:: Records for this exercise ::
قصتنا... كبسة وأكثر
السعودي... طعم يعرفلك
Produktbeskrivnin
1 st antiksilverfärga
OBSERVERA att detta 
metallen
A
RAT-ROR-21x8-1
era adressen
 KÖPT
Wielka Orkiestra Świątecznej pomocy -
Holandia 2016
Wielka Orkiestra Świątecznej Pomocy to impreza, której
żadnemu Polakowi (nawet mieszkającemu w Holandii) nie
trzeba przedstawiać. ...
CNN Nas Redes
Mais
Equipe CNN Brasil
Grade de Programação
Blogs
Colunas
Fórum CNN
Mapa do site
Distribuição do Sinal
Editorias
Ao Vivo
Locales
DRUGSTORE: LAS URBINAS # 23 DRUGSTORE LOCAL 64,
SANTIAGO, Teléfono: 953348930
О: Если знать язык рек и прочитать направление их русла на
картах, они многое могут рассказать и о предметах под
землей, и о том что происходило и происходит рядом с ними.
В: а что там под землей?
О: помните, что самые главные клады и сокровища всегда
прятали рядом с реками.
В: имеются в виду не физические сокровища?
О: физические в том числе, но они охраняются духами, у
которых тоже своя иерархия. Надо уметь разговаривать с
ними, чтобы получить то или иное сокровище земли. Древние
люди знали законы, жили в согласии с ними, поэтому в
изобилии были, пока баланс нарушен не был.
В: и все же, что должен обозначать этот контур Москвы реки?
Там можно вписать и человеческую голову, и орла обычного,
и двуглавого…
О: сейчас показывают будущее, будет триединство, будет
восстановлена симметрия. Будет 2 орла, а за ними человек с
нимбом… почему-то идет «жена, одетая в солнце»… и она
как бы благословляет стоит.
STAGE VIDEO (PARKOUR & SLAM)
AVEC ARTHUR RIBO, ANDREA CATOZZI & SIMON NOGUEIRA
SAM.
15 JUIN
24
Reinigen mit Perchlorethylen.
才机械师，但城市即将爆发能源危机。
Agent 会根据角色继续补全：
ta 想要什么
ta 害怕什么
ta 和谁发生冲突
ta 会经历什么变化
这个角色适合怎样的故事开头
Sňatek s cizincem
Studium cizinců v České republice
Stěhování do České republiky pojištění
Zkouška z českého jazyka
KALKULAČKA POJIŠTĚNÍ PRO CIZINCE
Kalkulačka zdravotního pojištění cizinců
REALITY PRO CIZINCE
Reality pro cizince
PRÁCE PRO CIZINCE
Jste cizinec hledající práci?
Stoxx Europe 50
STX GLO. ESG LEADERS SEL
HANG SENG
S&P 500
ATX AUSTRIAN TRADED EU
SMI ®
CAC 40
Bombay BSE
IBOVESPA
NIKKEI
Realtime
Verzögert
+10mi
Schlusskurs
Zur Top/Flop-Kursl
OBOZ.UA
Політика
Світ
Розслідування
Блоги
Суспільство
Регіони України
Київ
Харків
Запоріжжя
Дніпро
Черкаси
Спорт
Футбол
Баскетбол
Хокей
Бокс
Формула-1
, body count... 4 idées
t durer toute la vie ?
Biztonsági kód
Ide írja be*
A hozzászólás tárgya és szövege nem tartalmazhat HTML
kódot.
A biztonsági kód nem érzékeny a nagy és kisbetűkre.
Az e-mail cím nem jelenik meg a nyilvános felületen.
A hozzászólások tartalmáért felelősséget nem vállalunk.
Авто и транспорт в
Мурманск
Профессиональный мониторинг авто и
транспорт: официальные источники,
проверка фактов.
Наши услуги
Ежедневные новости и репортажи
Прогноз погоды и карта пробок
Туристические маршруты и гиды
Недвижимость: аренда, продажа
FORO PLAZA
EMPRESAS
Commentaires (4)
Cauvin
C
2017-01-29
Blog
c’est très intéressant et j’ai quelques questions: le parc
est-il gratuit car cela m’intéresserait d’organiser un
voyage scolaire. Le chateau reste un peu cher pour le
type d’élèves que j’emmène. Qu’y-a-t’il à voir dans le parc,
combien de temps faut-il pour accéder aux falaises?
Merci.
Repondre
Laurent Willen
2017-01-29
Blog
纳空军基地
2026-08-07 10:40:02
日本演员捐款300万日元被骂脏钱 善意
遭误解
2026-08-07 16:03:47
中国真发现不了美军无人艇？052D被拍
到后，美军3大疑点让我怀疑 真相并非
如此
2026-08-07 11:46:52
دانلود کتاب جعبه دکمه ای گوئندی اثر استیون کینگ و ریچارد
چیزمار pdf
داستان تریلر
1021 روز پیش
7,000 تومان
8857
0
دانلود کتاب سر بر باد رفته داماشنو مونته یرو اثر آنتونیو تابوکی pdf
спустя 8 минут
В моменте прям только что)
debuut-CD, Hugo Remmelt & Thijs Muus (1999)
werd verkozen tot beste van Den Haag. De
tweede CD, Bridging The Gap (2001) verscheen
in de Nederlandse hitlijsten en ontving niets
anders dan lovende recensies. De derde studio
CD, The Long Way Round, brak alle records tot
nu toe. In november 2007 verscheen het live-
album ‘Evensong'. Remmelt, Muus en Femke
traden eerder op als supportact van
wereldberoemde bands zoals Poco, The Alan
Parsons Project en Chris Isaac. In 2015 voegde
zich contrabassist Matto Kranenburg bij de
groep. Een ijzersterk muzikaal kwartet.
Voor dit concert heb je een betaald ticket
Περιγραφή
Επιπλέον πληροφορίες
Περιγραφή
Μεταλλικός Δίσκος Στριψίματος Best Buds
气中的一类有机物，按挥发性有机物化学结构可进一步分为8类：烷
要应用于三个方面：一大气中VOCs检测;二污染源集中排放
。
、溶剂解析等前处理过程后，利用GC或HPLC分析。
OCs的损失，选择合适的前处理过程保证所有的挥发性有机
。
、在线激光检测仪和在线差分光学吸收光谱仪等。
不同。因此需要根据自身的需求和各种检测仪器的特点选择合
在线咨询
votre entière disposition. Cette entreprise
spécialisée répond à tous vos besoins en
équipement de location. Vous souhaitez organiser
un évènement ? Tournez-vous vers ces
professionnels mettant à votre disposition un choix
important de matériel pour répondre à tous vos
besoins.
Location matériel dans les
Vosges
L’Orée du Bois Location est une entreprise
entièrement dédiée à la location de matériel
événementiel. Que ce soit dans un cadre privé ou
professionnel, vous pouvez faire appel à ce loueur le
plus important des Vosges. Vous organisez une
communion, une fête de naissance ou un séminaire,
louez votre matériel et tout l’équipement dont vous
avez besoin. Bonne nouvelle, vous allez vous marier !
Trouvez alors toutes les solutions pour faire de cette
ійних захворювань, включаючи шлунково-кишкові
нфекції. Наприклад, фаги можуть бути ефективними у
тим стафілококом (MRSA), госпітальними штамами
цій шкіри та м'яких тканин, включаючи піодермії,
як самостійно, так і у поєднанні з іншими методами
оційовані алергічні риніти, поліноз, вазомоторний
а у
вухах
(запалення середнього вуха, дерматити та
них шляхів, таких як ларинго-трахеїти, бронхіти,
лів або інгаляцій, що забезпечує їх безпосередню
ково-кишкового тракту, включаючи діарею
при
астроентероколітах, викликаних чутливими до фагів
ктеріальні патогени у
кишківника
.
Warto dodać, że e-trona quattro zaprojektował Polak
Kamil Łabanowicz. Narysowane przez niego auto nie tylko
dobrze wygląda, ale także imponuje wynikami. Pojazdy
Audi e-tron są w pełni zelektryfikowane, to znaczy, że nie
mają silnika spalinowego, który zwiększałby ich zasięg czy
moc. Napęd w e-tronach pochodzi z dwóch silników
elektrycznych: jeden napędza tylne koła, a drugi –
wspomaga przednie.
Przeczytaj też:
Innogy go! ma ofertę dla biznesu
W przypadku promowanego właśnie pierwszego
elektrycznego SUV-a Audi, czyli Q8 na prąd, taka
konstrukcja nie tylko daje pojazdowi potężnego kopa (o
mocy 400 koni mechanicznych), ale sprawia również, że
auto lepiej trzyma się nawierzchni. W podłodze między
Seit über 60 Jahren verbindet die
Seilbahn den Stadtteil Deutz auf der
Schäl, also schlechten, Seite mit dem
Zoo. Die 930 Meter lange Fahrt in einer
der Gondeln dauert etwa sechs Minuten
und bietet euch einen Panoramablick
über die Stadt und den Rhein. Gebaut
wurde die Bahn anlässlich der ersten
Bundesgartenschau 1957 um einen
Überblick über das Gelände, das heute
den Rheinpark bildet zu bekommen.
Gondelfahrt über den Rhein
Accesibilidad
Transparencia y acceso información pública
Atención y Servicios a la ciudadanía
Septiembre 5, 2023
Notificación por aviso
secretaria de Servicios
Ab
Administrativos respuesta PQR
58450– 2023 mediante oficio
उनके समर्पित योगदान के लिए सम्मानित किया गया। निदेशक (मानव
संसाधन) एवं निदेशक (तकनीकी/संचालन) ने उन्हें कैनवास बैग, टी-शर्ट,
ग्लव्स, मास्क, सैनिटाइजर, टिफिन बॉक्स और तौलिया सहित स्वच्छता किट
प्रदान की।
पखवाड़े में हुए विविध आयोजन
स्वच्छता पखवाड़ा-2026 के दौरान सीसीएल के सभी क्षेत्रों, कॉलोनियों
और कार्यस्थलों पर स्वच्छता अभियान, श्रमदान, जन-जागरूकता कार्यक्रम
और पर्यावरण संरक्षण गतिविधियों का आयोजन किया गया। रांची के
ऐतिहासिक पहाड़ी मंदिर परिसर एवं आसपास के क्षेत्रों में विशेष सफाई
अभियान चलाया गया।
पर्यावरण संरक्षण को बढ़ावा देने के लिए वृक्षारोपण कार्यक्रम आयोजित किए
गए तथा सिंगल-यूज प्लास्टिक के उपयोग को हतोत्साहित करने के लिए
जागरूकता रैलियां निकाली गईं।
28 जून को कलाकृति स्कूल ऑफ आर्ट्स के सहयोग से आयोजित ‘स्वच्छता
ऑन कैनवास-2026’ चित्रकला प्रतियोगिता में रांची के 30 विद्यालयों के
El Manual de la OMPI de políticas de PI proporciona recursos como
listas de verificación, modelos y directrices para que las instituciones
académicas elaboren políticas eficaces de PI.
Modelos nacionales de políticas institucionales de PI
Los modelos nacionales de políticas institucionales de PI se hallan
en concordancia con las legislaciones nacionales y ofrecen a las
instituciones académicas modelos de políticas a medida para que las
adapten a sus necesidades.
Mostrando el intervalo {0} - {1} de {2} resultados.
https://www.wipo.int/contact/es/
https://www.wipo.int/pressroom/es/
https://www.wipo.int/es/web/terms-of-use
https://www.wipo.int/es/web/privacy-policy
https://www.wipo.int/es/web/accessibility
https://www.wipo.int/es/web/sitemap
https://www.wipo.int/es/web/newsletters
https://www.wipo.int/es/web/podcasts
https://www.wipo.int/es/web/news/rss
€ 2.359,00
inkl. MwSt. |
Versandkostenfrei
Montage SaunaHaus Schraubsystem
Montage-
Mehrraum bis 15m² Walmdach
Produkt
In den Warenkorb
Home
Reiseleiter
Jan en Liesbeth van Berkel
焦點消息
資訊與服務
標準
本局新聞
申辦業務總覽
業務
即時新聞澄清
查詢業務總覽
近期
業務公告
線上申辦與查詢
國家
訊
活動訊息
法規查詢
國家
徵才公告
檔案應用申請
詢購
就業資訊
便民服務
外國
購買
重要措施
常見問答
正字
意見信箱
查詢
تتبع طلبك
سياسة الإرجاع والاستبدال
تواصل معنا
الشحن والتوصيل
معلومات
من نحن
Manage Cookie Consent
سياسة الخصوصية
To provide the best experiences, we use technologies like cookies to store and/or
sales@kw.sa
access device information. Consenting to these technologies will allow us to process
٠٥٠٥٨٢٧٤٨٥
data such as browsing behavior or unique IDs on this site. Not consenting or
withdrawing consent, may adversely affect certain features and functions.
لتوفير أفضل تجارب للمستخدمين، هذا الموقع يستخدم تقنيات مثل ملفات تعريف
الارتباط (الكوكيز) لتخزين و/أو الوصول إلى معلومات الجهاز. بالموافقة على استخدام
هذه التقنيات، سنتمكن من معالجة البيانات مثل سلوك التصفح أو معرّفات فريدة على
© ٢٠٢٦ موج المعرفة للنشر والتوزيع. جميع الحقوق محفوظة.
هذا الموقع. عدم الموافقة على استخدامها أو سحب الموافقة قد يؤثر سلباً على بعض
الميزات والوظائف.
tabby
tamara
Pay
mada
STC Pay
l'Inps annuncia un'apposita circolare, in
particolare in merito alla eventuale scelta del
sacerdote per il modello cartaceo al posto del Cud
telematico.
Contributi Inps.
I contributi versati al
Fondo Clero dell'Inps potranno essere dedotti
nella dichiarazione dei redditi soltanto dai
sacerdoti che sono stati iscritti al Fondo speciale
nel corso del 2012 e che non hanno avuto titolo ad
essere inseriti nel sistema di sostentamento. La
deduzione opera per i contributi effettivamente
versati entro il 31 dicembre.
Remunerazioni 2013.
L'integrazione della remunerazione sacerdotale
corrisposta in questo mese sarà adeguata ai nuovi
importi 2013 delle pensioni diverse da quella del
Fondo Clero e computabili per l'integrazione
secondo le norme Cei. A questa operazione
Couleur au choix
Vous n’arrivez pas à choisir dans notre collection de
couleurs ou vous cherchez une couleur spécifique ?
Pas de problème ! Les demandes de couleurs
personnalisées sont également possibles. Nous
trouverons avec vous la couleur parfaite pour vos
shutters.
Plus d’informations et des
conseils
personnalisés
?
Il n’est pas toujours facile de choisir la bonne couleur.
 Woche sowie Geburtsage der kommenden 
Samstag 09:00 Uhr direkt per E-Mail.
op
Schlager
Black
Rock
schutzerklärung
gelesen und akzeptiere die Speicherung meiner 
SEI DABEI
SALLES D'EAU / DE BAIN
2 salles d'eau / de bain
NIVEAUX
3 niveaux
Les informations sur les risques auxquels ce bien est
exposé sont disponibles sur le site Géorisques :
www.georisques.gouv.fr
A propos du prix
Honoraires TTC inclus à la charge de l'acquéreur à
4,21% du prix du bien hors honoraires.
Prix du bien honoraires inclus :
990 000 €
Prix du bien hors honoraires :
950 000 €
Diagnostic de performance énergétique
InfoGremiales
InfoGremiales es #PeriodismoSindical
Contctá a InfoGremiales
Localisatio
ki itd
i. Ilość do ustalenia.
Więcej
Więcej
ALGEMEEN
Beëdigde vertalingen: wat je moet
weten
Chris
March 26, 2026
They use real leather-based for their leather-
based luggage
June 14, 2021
:::
Among the lines above, return each one holding the string "institucionales".

▶ _Exercise result_:
Modelos nacionales de políticas institucionales de PI
Los modelos nacionales de políticas institucionales de PI se hallan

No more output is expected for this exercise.